The Long Term Tax Exemption Law permits a municipality “to extend an exemption from taxes on improvements to an entity which proposes to undertake an urban renewal or redevelopment project within the municipality.” Together with the Local Redevelopment and Housing Law, that statute “operates to achieve a common legislative goal – the restoration to economic viability of blighted urban areas.” A developer and operator of a commercial project qualified as an urban renewal entity and received approval from the municipality for its project. “During the term of the tax exemption, the urban renewal entity is only obligated to pay to the municipality an annual service charge, known as a ‘Service in Lieu of Taxes’ or ‘SILOT,’ equal to a certain percentage of the annual gross revenues of the project.” Gross revenues were defined as “the annual gross rents or other income which is generated by the urban renewal entity from the operation of the urban renewal project.” The developer calculated the SILOT as one of its operating expenses in its financial statements when it calculated net profit. After the project was completed, the developer entered into a number of retail leases, each of which included a provision for the tenants to reimburse the developer for a proportionate share of the SILOT due to the municipality. Because the developer included the SILOT reimbursement monies that it received as part of its gross revenues, it paid a significant amount more to the municipality than if it had not included those reimbursement payments in its “gross revenue.” To recover the extra payments, it filed a complaint against the municipality seeking reimbursement of a portion of the SILOT payments made over a course of four years.

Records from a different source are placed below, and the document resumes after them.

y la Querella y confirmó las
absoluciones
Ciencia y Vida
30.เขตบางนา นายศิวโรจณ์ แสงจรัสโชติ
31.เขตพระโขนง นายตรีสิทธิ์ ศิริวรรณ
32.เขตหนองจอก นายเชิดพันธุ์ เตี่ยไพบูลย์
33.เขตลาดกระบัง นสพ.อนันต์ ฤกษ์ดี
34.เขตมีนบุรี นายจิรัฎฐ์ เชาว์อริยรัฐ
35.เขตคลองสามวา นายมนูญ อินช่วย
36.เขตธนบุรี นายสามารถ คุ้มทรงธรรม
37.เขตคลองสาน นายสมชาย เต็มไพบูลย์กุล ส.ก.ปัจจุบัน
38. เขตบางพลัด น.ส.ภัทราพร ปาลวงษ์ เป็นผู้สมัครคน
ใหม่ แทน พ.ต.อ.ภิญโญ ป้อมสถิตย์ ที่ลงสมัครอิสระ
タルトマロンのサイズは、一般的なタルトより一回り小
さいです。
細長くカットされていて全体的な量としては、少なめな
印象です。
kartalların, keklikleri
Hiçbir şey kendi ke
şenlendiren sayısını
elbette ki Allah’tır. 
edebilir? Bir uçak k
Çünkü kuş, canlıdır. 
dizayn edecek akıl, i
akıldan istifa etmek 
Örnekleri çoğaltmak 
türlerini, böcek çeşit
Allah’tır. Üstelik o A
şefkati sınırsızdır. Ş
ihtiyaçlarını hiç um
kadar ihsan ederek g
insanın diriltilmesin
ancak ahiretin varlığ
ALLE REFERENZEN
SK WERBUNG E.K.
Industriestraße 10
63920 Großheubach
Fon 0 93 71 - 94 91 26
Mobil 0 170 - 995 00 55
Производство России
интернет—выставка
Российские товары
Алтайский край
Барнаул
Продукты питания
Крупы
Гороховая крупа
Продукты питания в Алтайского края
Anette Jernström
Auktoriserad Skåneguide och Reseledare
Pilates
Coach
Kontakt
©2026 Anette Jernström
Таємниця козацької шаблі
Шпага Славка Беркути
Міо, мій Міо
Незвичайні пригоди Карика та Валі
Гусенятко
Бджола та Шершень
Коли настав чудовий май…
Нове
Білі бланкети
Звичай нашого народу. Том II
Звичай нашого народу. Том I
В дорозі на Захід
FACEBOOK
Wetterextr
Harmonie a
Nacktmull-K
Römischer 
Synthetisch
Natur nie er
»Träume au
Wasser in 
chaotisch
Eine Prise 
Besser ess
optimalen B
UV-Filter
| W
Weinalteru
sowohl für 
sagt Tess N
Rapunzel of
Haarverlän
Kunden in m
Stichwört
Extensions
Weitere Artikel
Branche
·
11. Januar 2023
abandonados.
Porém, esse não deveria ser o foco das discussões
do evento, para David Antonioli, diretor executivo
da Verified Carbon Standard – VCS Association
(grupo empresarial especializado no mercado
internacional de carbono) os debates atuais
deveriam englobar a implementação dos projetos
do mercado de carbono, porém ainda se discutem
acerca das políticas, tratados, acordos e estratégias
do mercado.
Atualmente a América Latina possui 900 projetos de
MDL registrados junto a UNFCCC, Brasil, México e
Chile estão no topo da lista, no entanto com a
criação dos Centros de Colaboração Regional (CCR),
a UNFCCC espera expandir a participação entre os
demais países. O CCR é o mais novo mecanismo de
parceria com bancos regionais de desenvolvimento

The lower court held for the municipality, believing that it was not double-dipping because “[a]ll definitions that I’ve seen about revenues essentially everything that comes in to the landlord, however made, if it’s an apartment coin machine or whatever. If they are reimbursements, that’s revenue. It’s not defined as income from a taxpaying point of view. It is revenue. Some of it may be deductible or non-taxable, but it’s still revenue.” After the developer appealed, the lower court judge amplified his oral opinion, pointing to the statutory definition of gross revenue and also to the definition from Black’s Law Dictionary, which reads: “[r]eceipts of a business before deductions for any purpose except those explicitly exempt.” The Appellate Division was in substantial agreement with the lower court’s oral opinion and it supplementary written opinion.